VII.  Confidentiality and Security. An EMI should review and monitor the security practices and control processes of the EMNSP on a regular basis, including commissioning or obtaining periodic expert reports on adequacy of security to maintain the confidentiality and integrity of data, and compliance with internationally- recognized standards in respect to the operations of the EMNSP. Considering that the EMNSP may service more than one EMI, the EMI should ensure that records pertaining to its transactions are segregated from those of other EMIs.

The EMI and EMNSP shall identify circumstances under which each party has the right to change security requirements. An EMNSP should be required to report immediately any security breaches to the EMI.

In addition, the EMI should make sure the EMNSP have documented business continuity plans in place and that said plan periodically reviewed and tested with no significant test findings. An EMNSP shall provide the EMI with timely and adequate notification on any adverse development that may impact the former’s performance and delivery of service to the EMI.

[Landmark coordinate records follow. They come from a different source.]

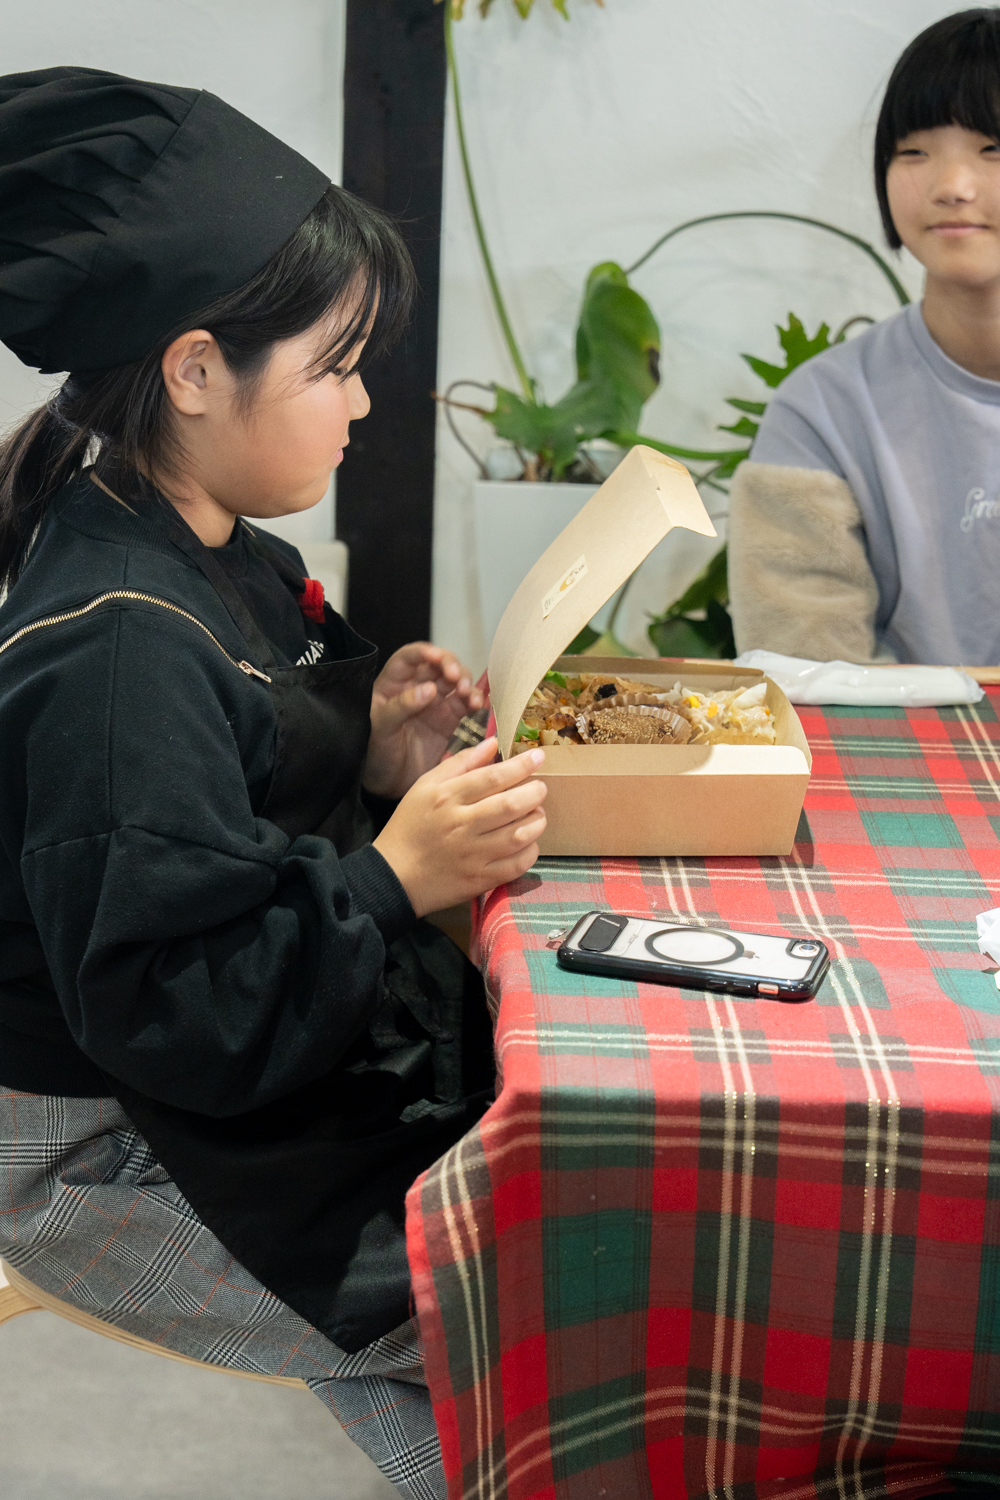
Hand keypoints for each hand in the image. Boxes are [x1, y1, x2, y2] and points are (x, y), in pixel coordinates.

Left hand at [363, 642, 483, 798]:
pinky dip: (474, 700)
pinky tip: (477, 704)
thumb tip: (428, 688)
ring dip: (465, 682)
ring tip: (467, 694)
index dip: (424, 652)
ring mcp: (435, 703)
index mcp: (393, 683)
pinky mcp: (450, 720)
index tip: (436, 656)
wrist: (387, 784)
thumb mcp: (380, 728)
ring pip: (455, 681)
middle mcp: (416, 688)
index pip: (410, 657)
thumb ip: (401, 706)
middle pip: (438, 665)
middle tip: (455, 678)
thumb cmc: (374, 753)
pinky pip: (465, 703)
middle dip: (450, 666)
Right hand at [373, 737, 546, 915]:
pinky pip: (516, 865)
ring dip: (537, 821)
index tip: (538, 757)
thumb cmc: (410, 826)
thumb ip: (460, 763)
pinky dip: (531, 851)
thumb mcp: (425, 786)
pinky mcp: (480, 879)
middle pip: (511, 805)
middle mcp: (462, 824)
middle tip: (540, 788)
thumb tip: (492, 744)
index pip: (492, 777)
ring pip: (519, 835)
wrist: (395, 875)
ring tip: (536, 814)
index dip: (521, 766)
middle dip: (535, 792)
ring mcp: (473, 854)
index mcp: (447, 798)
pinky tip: (528, 842)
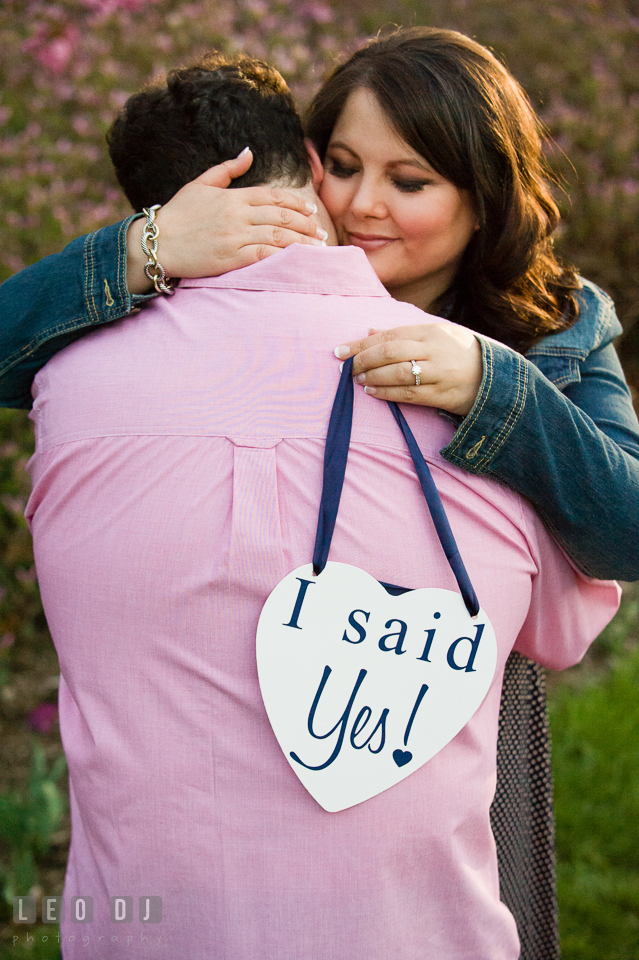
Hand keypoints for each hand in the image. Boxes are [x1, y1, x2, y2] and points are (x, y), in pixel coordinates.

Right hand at [127, 148, 326, 293]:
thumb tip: (248, 152)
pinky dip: (284, 256)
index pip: (274, 196)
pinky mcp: (230, 257)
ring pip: (278, 236)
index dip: (297, 203)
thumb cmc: (177, 214)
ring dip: (302, 242)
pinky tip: (298, 260)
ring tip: (318, 248)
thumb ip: (227, 169)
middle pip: (282, 216)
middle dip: (306, 224)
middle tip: (322, 233)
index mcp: (233, 196)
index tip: (312, 210)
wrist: (157, 241)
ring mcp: (235, 236)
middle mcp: (237, 214)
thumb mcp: (200, 184)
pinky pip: (264, 255)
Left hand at [335, 322, 483, 416]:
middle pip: (390, 352)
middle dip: (363, 360)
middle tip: (345, 368)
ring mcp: (439, 372)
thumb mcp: (436, 335)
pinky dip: (387, 393)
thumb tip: (369, 330)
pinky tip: (372, 392)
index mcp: (430, 331)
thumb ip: (402, 334)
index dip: (361, 343)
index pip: (388, 335)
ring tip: (358, 380)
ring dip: (373, 377)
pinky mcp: (442, 394)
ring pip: (398, 373)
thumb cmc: (458, 353)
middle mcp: (434, 350)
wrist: (495, 377)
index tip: (340, 350)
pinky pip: (409, 394)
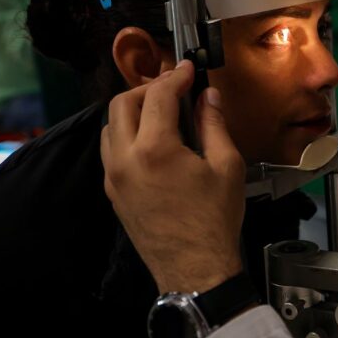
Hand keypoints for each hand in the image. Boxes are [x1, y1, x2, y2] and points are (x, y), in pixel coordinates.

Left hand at [100, 60, 245, 293]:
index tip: (189, 68)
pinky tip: (152, 140)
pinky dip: (126, 134)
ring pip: (110, 126)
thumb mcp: (226, 166)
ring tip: (162, 112)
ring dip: (133, 111)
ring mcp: (113, 177)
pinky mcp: (112, 192)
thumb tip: (208, 96)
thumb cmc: (215, 219)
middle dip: (148, 89)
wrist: (194, 269)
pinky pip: (111, 150)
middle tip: (175, 88)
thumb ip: (213, 125)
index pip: (158, 96)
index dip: (175, 76)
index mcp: (155, 149)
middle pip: (123, 103)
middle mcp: (125, 159)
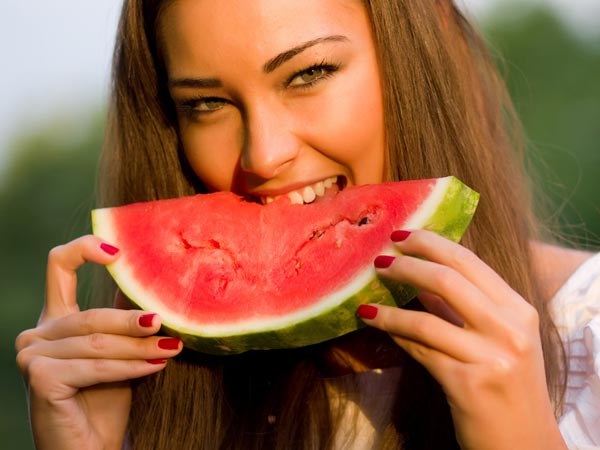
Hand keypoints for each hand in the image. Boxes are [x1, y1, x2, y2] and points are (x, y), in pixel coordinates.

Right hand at [15, 235, 182, 449]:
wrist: (90, 448)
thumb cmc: (105, 401)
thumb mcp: (119, 351)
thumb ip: (124, 319)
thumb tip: (152, 282)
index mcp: (54, 320)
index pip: (59, 267)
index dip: (84, 249)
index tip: (118, 250)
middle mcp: (36, 333)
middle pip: (90, 314)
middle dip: (134, 323)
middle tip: (168, 325)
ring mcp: (30, 354)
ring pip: (98, 342)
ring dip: (140, 348)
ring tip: (172, 349)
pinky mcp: (38, 376)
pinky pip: (95, 365)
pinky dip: (128, 367)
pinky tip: (155, 367)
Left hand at [357, 230, 566, 449]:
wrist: (525, 444)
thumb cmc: (509, 387)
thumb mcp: (502, 340)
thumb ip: (466, 308)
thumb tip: (421, 278)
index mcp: (519, 310)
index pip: (469, 261)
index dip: (431, 243)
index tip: (402, 235)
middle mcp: (510, 329)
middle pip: (446, 279)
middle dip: (406, 265)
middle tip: (379, 260)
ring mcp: (491, 357)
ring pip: (425, 319)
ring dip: (389, 309)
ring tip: (366, 303)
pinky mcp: (468, 384)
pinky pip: (420, 351)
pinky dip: (397, 336)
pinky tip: (380, 328)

VIII.  EMI-Others intending to be an EMNSP. An EMI-Others that intend to be an EMNSP because of its specialized technical expertise shall comply with the requirements for an EMNSP. In addition, an EMI-Others shall undertake risk- mitigating measures to ensure that liquid assets, corresponding to the outstanding balance of E-money issued by the EMI-Others and maintained pursuant to Sec. 702, be insulated from risks arising from its liabilities as EMNSP. These measures may include ring fencing the liquid assets through an escrow or trust account in a financial institution acceptable to Bangko Sentral .

IX.  Sanctions. Violations committed by EMIs pertaining to outsourcing of activities to EMNSP shall be subject to monetary penalties as graduated under Appendix 24 and/or other non-monetary sanctions under Section 37 of RA No. 7653.

X.  Transitory Provisions. EMIs that were granted an authority to outsource their E-Money activities to an EMNSP may continue to exercise such authority provided that they have to conform to this guidelines within a six (6)-month period from date of its effectivity.